__Exercise aim__. The data below should be copied out exactly, with its pictures omitted.

__Records drawn from a dataset__.
_ _ _ _ _

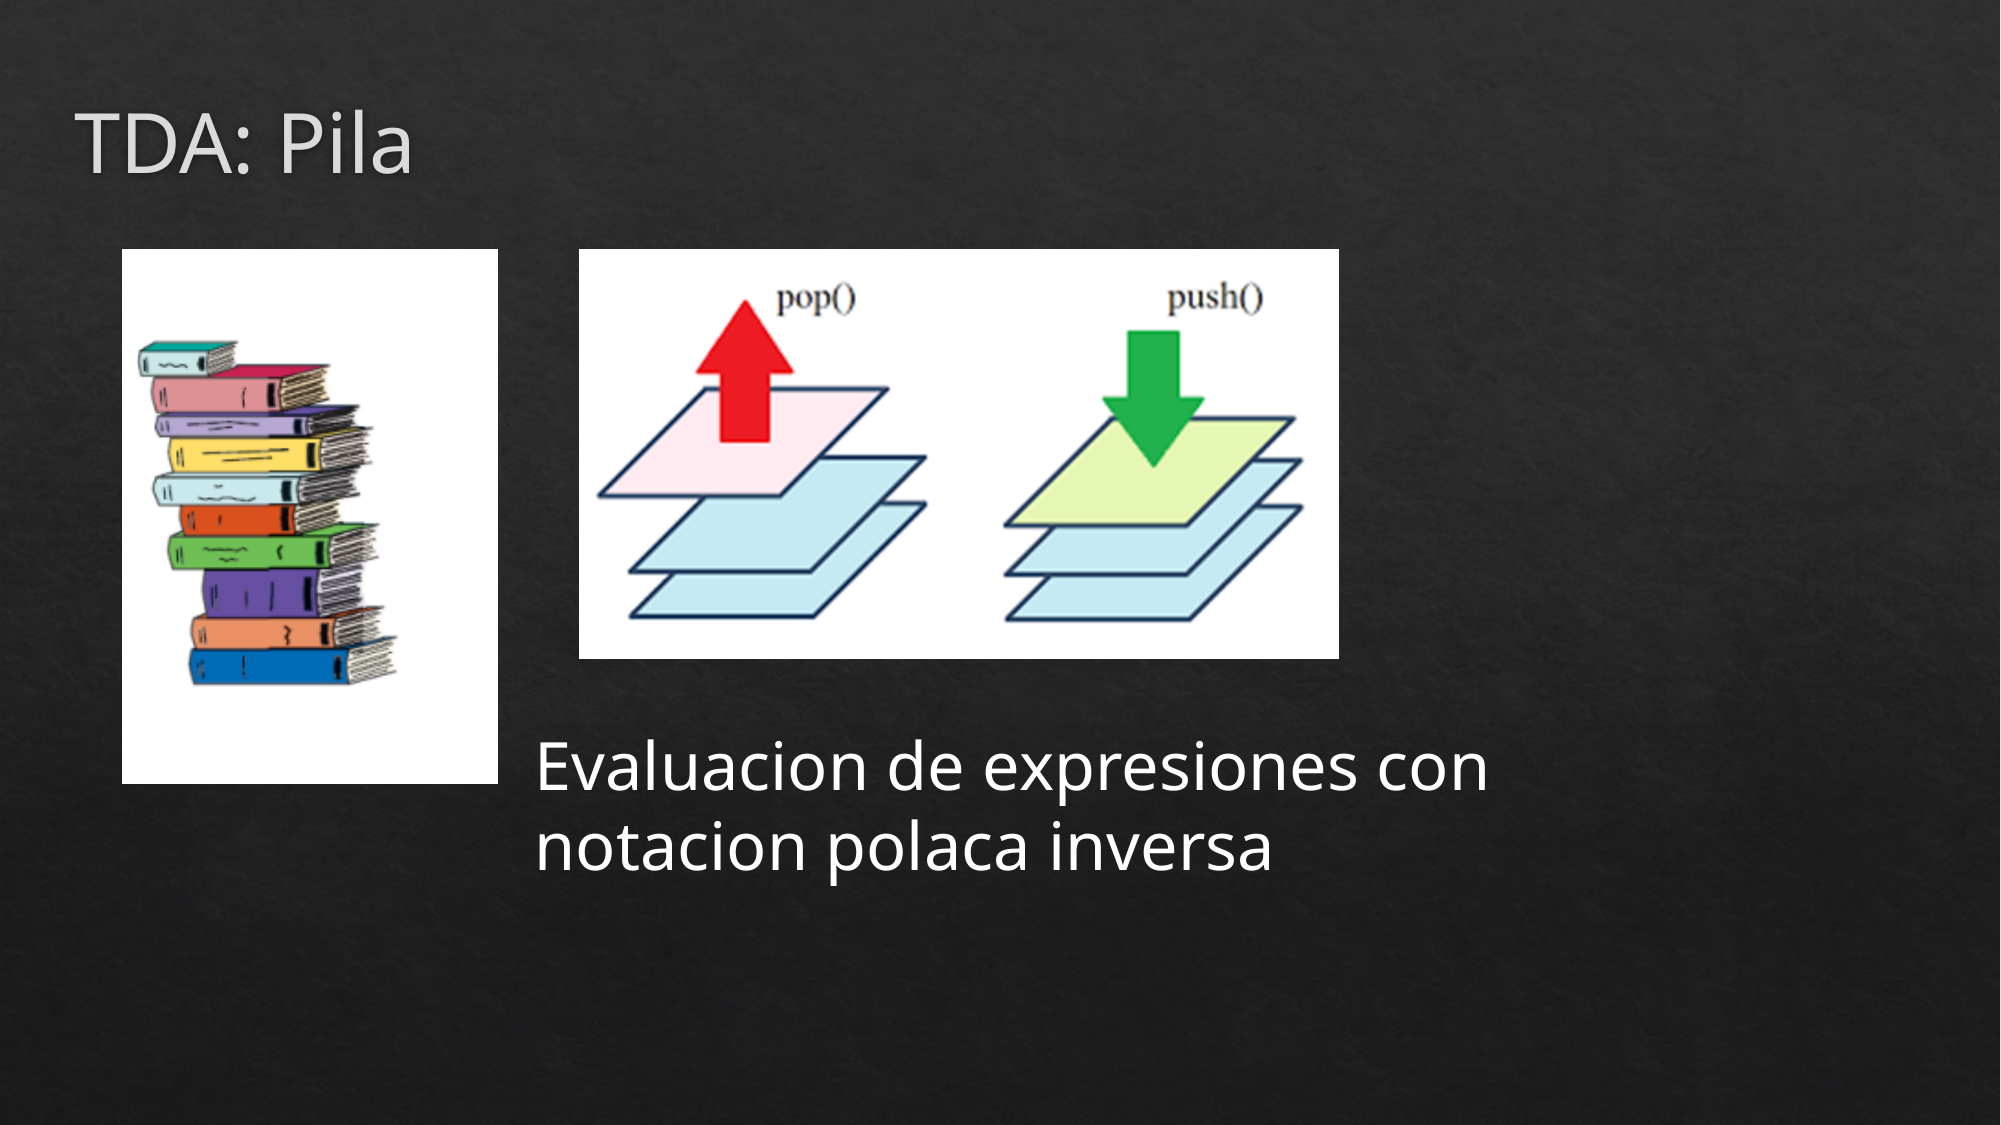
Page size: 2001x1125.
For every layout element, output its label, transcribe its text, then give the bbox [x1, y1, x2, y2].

picture [122, 249, 498, 784]
text_box Evaluacion de expresiones con notacion polaca inversa [519, 716, 1732, 892]
picture [578, 249, 1339, 660]
title TDA: Pila [59, 60, 1758, 220]
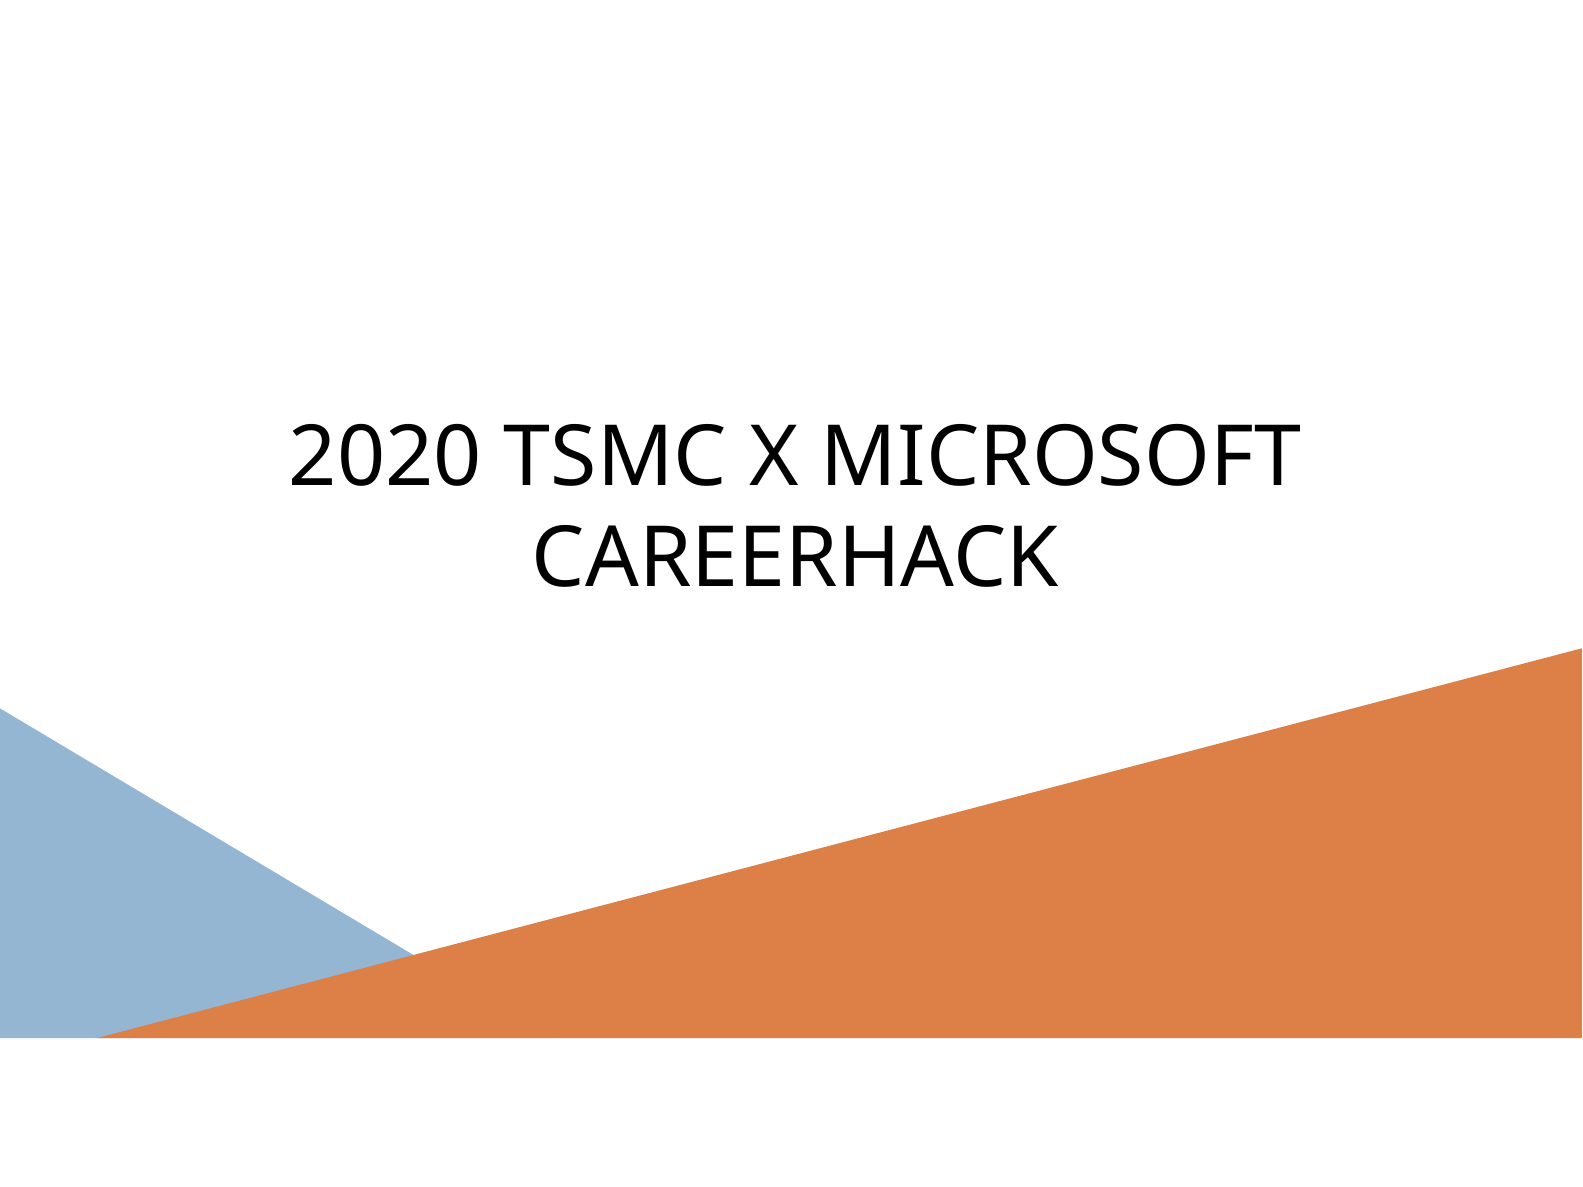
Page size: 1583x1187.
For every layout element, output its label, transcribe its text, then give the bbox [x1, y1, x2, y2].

text_box [96, 648, 1582, 1039]
text_box [0, 708, 413, 1039]
text_box 2020 tsmc x Microsoft Careerhack [241, 400, 1349, 604]
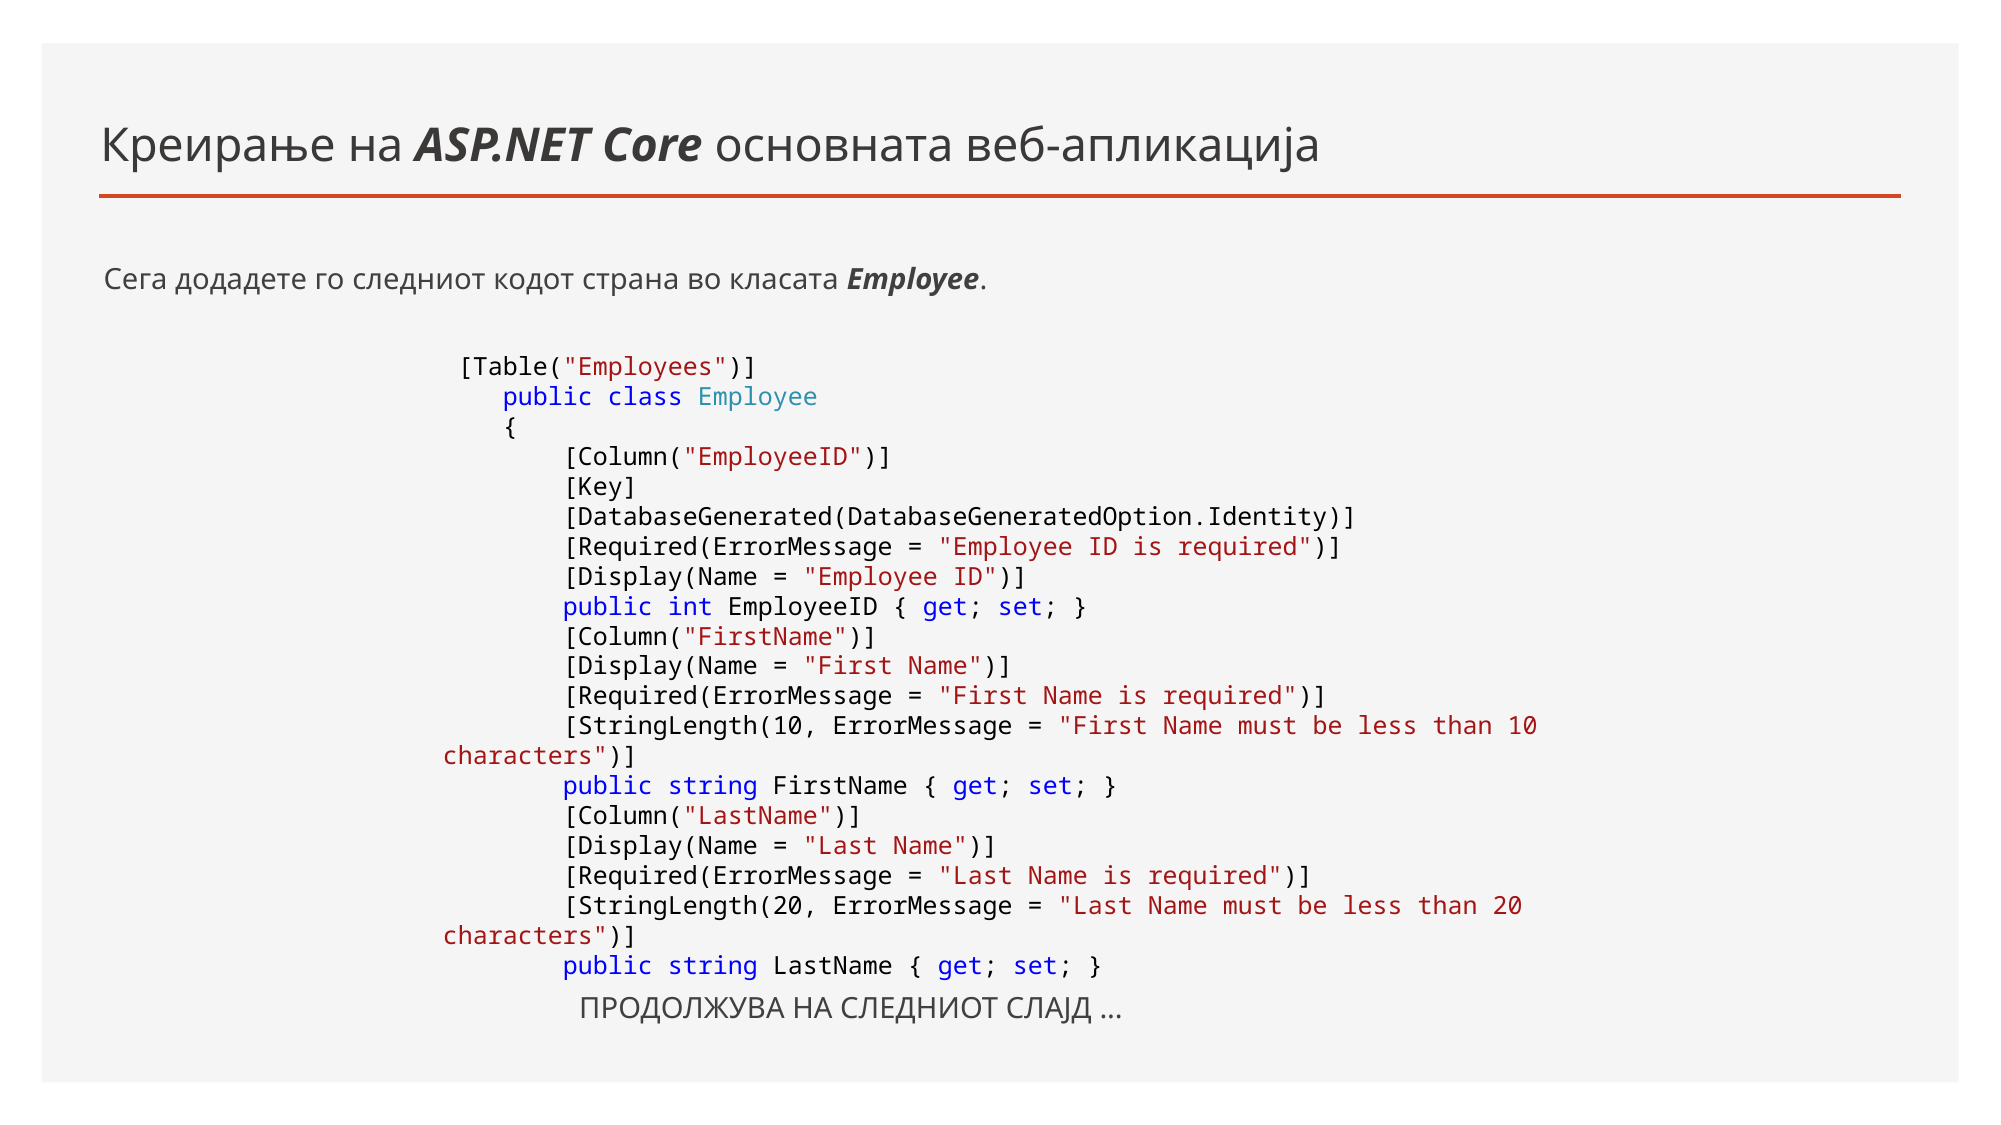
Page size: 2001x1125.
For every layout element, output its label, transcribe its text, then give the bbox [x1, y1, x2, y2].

text_box [Table("Employees")] public class Employee { [Column("EmployeeID")] [Key] [DatabaseGenerated(DatabaseGeneratedOption.Identity)] [Required(ErrorMessage = "Employee ID is required")] [Display(Name = "Employee ID")] public int EmployeeID { get; set; } [Column("FirstName")] [Display(Name = "First Name")] [Required(ErrorMessage = "First Name is required")] [StringLength(10, ErrorMessage = "First Name must be less than 10 characters")] public string FirstName { get; set; } [Column("LastName")] [Display(Name = "Last Name")] [Required(ErrorMessage = "Last Name is required")] [StringLength(20, ErrorMessage = "Last Name must be less than 20 characters")] public string LastName { get; set; } [428, 343, 1718, 1017]
text_box ПРОДОЛЖУВА НА СЛЕДНИОТ СЛАЈД ... [556, 964, 1278, 1069]
list Сега додадете го следниот кодот страна во класата Employee. [88, 235, 1926, 341]
title Креирање на ASP.NET Core основната веб-апликација [85, 73, 1510, 179]
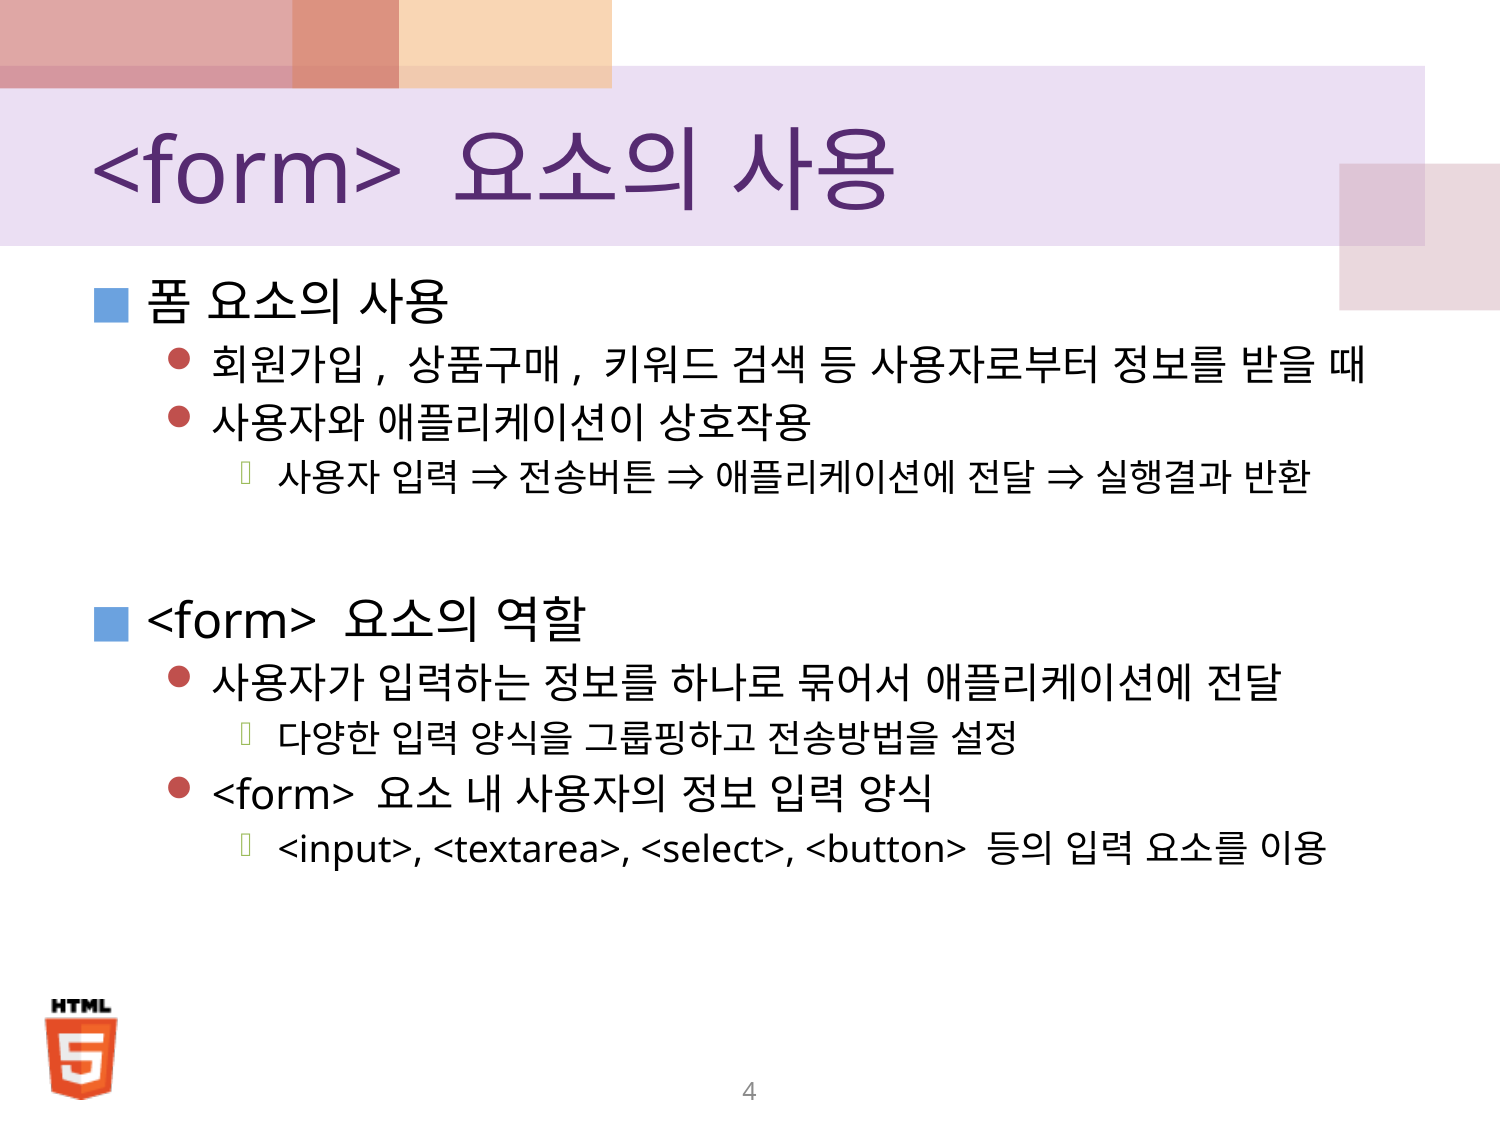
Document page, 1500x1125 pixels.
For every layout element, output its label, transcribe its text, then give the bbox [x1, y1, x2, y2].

_ _ _ _ _

__Exercise response__.
Page size: 2001x1125.
For every layout element, output its label, transcribe its text, then give the bbox [x1, y1, x2, y2].

picture [122, 249, 498, 784]
text_box Evaluacion de expresiones con notacion polaca inversa [519, 716, 1732, 892]
picture [578, 249, 1339, 660]
title TDA: Pila [59, 60, 1758, 220]
Page size: 1583x1187.
For every layout element, output its label, transcribe its text, then give the bbox [x1, y1, x2, y2].

text_box [96, 648, 1582, 1039]
text_box [0, 708, 413, 1039]
text_box 2020 tsmc x Microsoft Careerhack [241, 400, 1349, 604]
Page size: 2001x1125.
For every layout element, output its label, transcribe its text, then give the bbox [x1, y1, x2, y2].

text_box [Table("Employees")] public class Employee { [Column("EmployeeID")] [Key] [DatabaseGenerated(DatabaseGeneratedOption.Identity)] [Required(ErrorMessage = "Employee ID is required")] [Display(Name = "Employee ID")] public int EmployeeID { get; set; } [Column("FirstName")] [Display(Name = "First Name")] [Required(ErrorMessage = "First Name is required")] [StringLength(10, ErrorMessage = "First Name must be less than 10 characters")] public string FirstName { get; set; } [Column("LastName")] [Display(Name = "Last Name")] [Required(ErrorMessage = "Last Name is required")] [StringLength(20, ErrorMessage = "Last Name must be less than 20 characters")] public string LastName { get; set; } [428, 343, 1718, 1017]
text_box ПРОДОЛЖУВА НА СЛЕДНИОТ СЛАЈД ... [556, 964, 1278, 1069]
list Сега додадете го следниот кодот страна во класата Employee. [88, 235, 1926, 341]
title Креирање на ASP.NET Core основната веб-апликација [85, 73, 1510, 179]
Document page, 1500x1125 pixels.
For every layout element, output its label, transcribe its text, then give the bbox [x1, y1, x2, y2].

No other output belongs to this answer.